Targeting OS X 64 Bit
A while back, I targeted the D programming language compiler to generate 32-bit code for OS X, and 64-bit code for Linux. For the last several years, all Mac OS X machines include 64-bit CPUs, so the obvious next step is to target 64-bit code for OS X.
Having a debugged and working 32-bit port to OS X, and a debugged and working 64-bit code generator, this should be straightforward. (Hah!)
The object file format for OS X is the Mach-O, which is unique to OS X (the Linux universe uses the ELF format). The first step is to convince my dumpobj utility to recognize and dump the Mach-O 64 format.
Yes, I know there are existing off-the-shelf object file dumpers, but by writing my own I learn how the file format really works. This was a quick and straightforward job, as the Apple documentation on it is good. The next job was to retarget the obj2asm disassembler.

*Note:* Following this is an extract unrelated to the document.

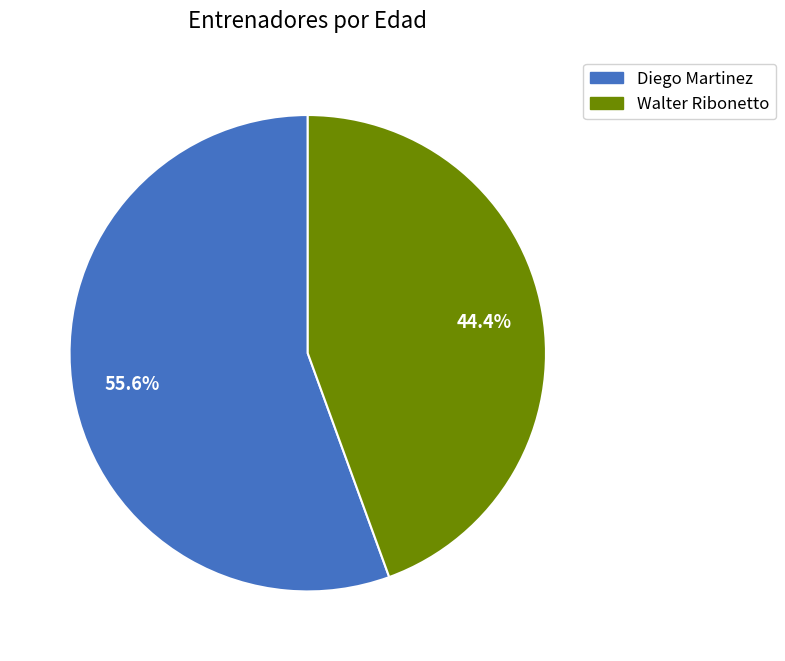

Count the number of slices in the pie.

2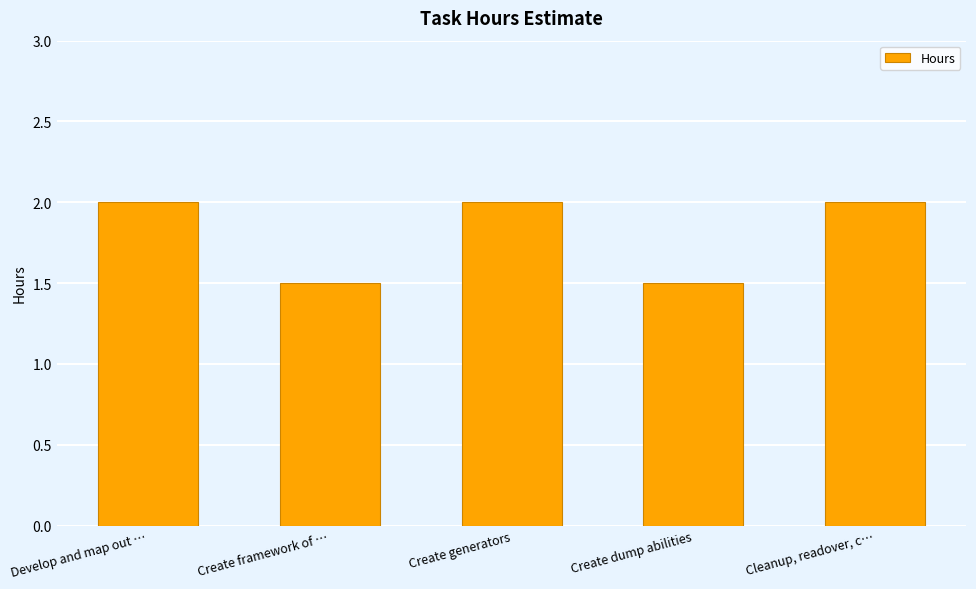

The value at Develop and map out … is 2.0. True or false?

True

Obj2asm already was doing 64-bit instructions, so it just had to learn the Mach-O 64 format. Again, this was simple, and soon I had the tools to examine the output of GCC.

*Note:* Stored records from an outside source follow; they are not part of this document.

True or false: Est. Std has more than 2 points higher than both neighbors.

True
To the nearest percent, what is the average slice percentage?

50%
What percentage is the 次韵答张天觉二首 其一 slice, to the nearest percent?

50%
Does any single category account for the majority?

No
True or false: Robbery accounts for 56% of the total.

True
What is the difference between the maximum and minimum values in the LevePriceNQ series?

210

The D compiler can generate library (.a) files directly, so the next job was to figure out that format and adjust the compiler as needed. This turned out to be trivial, as the .a format was the same for 32-bit object files; it just had to deal with Mach-O 64 files. With the knowledge I gained from dumpobj and obj2asm, this was quick work.

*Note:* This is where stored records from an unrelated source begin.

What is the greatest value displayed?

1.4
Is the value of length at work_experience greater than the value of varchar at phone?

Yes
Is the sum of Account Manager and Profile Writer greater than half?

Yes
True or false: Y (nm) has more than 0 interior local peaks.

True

Tackling the compiler output involves:
- Adjusting the object file generator to output Mach-O 64 format. This was easy, now that I'd learned the format by adjusting dumpobj.
- Conforming to the 64-bit ABI. Fortunately, OS X follows the same C ABI as 64-bit Linux does. This meant that all the agony I went through figuring out how to compile variadic functions worked out of the box for OS X. I didn't have to change a thing. Phew!
- Fixups. When a reference is made in a source file to a symbol, such as
printf, the compiler doesn't know what address to use for the symbol. Instead, it outputs a "fixup record" that consists of a symbol, and a location in the object file that must be "fixed up" with the real address of that symbol when it becomes known. These become known by the linker when it combines object files and resolves symbols like
printfand later the loader to adjust those addresses to where the program actually winds up in memory.
Fixup records and schemes are different for every system. They're usually defined by the object file format, which is called Mach-O for OS X.
Fixups used to be simple. Back in the early MS DOS days, there weren't any fixups at all for COM programs. Just copy the bytes into memory and jump to it. (Any relocation was done by the hardware through the segment registers.) Those glory days didn't last long. Now we've got multiple addressing modes, multiple sections, shared libraries, position-independent code, offsets known and unknown by the compiler, etc.
Just for starters, there's:
- data referencing other data
- data referencing code
- code referencing code
- code referencing data
Throw in the other cases and there's quite a smorgasbord of quirky and obscure detail.